I was almost tempted, but managed to restrain myself, to use that old chestnut “liquid sunshine”.
But it turns out, (and why am I not surprised by this?) that the Met Office weren’t being entirely honest with us. 2012 was only the wettest year in the period since 1910, which is the period during which they have digitised records. In fact (as Paul Simons of The Times tells us), they have records going back to 1766, and if you go that far back 2012 was only the third wettest. The wettest was 1872. This information sent me scurrying to my gardening magazines from that time, to see what people at the time were saying. The ‘Cottage Gardener’ reported that “1872 has achieved the painful notoriety of being the wettest on record”. Well put, I thought. William Robinson’s “The Garden” calculated that 50,000,000,000 tons of rain had fallen, and their correspondent from the Lake District, Mr Isaac Fletcher, the MP for Cockermouth, wrote that “the amount recorded on the Stye – nearly 244 inches – is marvellous, and is greatly in excess of any previous record”. Robinson had published his book “The Subtropical Garden” in the previous year, which will be one reason why he is much better known now for “The Wild Garden”.

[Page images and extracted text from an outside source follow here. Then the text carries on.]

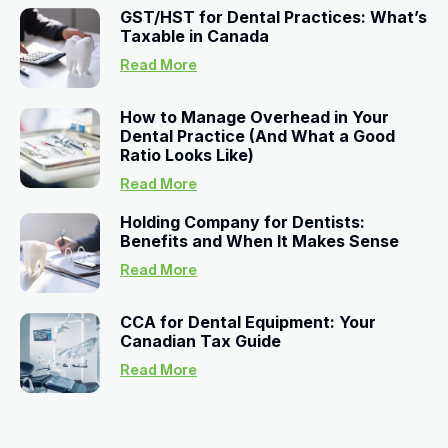
GST/HST for Dental Practices: What’s
Taxable in Canada
Read More
How to Manage Overhead in Your
Dental Practice (And What a Good
Ratio Looks Like)
Read More
Holding Company for Dentists:
Benefits and When It Makes Sense
Read More
CCA for Dental Equipment: Your
Canadian Tax Guide
Read More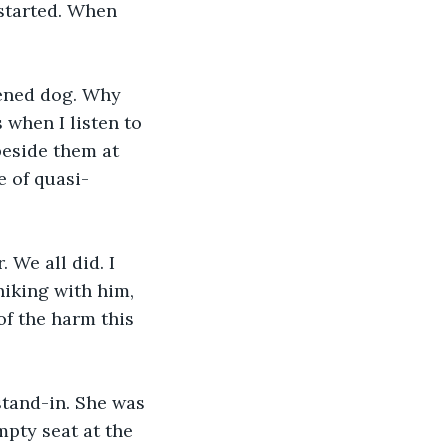
 started. When 
tened dog. Why 
s when I listen to 
beside them at 
e of quasi-
 We all did. I 
iking with him, 
f the harm this 
stand-in. She was 
mpty seat at the 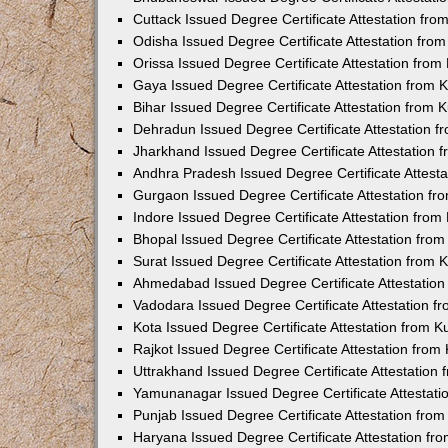
Cuttack Issued Degree Certificate Attestation fr
Odisha Issued Degree Certificate Attestation fr
Orissa Issued Degree Certificate Attestation fro
Gaya Issued Degree Certificate Attestation from
Bihar Issued Degree Certificate Attestation from
Dehradun Issued Degree Certificate Attestation 
Jharkhand Issued Degree Certificate Attestation
Andhra Pradesh Issued Degree Certificate Attest
Gurgaon Issued Degree Certificate Attestation f
Indore Issued Degree Certificate Attestation fro
Bhopal Issued Degree Certificate Attestation fr
Surat Issued Degree Certificate Attestation from
Ahmedabad Issued Degree Certificate Attestatio
Vadodara Issued Degree Certificate Attestation 
Kota Issued Degree Certificate Attestation from 
Rajkot Issued Degree Certificate Attestation fro
Uttrakhand Issued Degree Certificate Attestatio
Yamunanagar Issued Degree Certificate Attestat
Punjab Issued Degree Certificate Attestation fr
Haryana Issued Degree Certificate Attestation f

The truth is that there are huge variations in rainfall across England and the average of 33 inches in 2012 says nothing about the rainfall in any particular area. Here in Grange our yearly average is 40 inches, so if we were to get only 33 it would be comparatively dry. Just a few miles away in the central lakes, they get 120 inches a year – for them 33 inches would be a drought, and in Stye it would barely wet the surface.